The tone from the panel was about the same, although perhaps a little more rushed due to the number of expected presentations (18) so that the night wouldn’t go on too long. Strong presentations happened throughout the evening, with most making the link to climate change and fossil fuels.

I presented on behalf of the Council in Corner Brook, and after recognizing we were on unceded Mi’kmaq territory I touched on a few points made in our submission to the panel. These mostly addressed the ‘cradle to grave’ perspective, including the amount of water required to frack and the wastewater left behind. I also spoke on the socio-economic impacts that would come along with the industry.

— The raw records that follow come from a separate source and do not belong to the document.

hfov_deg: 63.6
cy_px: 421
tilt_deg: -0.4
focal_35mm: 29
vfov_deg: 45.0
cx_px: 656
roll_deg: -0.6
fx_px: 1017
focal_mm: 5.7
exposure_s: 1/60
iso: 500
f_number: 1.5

Paula Graham, St. John’s chapter member, made the trek to the West Coast to present one of her spoken word submissions, which was very powerful.

Ken Kavanagh, Atlantic representative to the board with the Council of Canadians then livened up the room even more by blasting the panel about their supossed independence, along with questioning the government’s reasoning for establishing the panel to begin with. He even went as far as to demand an apology from panel member Wade Locke, who had been quoted in Sept 2014 as insinuating that the people on the West Coast were basing their opinions around fracking on ill-informed emotion.

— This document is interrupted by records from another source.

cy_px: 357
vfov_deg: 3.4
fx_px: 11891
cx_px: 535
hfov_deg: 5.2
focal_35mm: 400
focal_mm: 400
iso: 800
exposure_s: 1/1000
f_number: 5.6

Several people came up to Ken afterwards to thank him for his words, which many others were feeling but were hesitant to submit or present.

Brendan Mitchell, another candidate running for Chief of the Qalipu First Nation spoke at the end, and having visited many communities along the West Coast, said that not one person (Indigenous or non) felt that fracking was the right direction for them. An Indigenous artist and one of Mitchell’s supporters had a piece of art at the front of the room, made in part with the oil still leaking into Port-au-Port Bay.

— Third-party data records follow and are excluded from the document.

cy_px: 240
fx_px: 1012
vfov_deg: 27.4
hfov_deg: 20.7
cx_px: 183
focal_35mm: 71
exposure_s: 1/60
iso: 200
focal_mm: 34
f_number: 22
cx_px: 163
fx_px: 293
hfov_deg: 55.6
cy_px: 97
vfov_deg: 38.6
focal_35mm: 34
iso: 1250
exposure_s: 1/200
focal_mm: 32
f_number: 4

The evening wrapped up earlier than expected (around the same time as the others), with the panel chair thanking everyone who had taken the time to participate in the submission and consultation processes.

One interesting note is the lack of municipal government participation in the process. Other than the Town of Kippins, no other municipality seems to have engaged in the process (and Gosine indicated the panel reached out to them). 

Having attended all four sessions, despite the direction of some of the questions asked by the panel and the direction they seemed to want to take the answers in, I have a very good feeling about this process. It is undeniable that not only are the local communities opposed to fracking and that social license does not exist here, but that the panel would be hard pressed to recommend the government do anything but extend or legislate the moratorium on fracking here in Newfoundland and Labrador.

A huge thank you to friends and allies Raymond Cusson and Graham Oliver for all of their work not just this past week but the years leading up to this moment. And for being wonderful hosts too! I look forward to working more with this group who I have come to respect and admire.